Hopefully testing an air purifier accounts for different dust sources and what sort of dust each source creates/produces. There are obviously other factors such as removal of odours and damp and moulds that also need to be assessed.

Some dusts such as fibre residues and pollens might float on the air for a long time. Other dust might be heavier and settle in a cloud around our feet!

Perhaps it is that there is no one solution or recommendation. One brand and model might be excellent at odour removal and very fine
lints etc. Another might be more agreesive at circulating air and collecting coarser dusts, but miss the odour control.

It is worthy of a better understanding and assessment.


#19

I recently purchased a Dyson Pure Cool Link.

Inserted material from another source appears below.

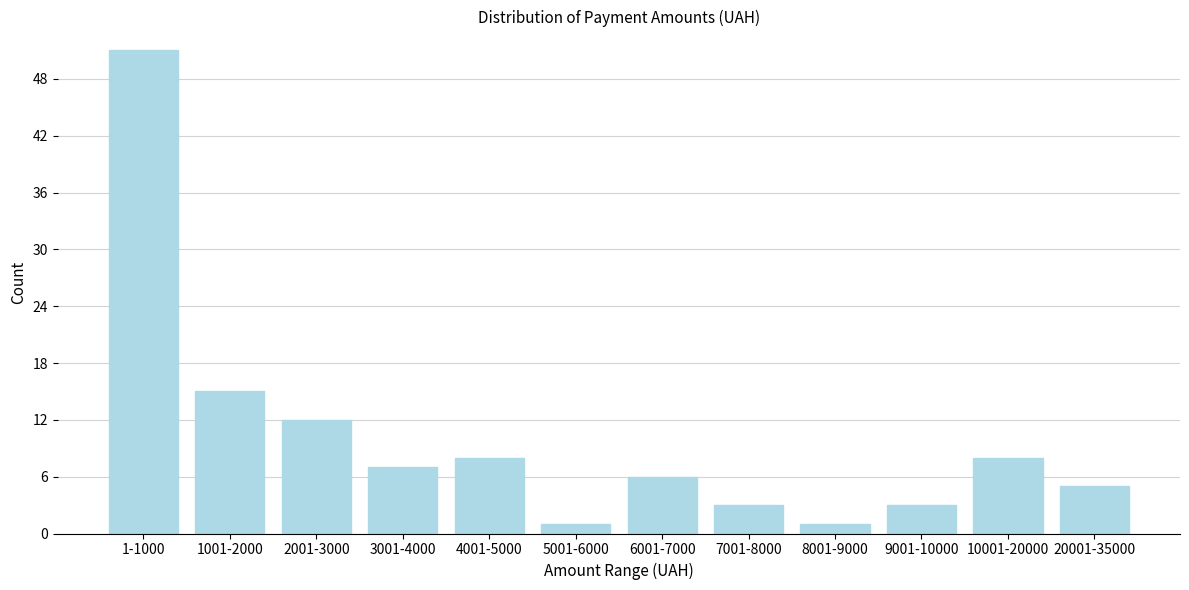

Reading left to right, list all the values displayed in this chart.

1-1000=51	1001-2000=15	2001-3000=12	3001-4000=7	4001-5000=8	5001-6000=1	6001-7000=6	7001-8000=3	8001-9000=1	9001-10000=3	10001-20000=8	20001-35000=5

It’s too early to say whether it’s helping my allergies but I can review it as a fan. It’s an incredibly quiet and sleek unit with low enough settings that it runs almost silently when needed. It’s performance as a fan isn’t as high as a conventional box fan though so don’t expect a gale, just a refreshing breeze.

The downside is the $549 RRP. (I got it for $349 from the Good Guys, although they did try to sell me junk insurance too)


#20

Would it be that your swampy is actually filtering the desert? Wet pads will attract dust and in your part of the land I suspect you run it fairly regularly so it could be analogous to an air purifier (at least for dust). We wash ours down and flip or rotate them once a year or two; there is always dirt in the sump that we wash out. The latter suggests the flowing water collects dirt from the pads that settles out of the normal water flow into the sump.


#21

#22

Well my Dyson air purifier (mentioned above) has faced its first real test. Although I’m sure some of it is a placebo effect, I’ve noticed after a while sitting with it running my immediate area loses that smokey smell vs the rest of the house. I also seem to breathe a little better. I wish I had control of our wifi so I could connect it and see what it’s detecting.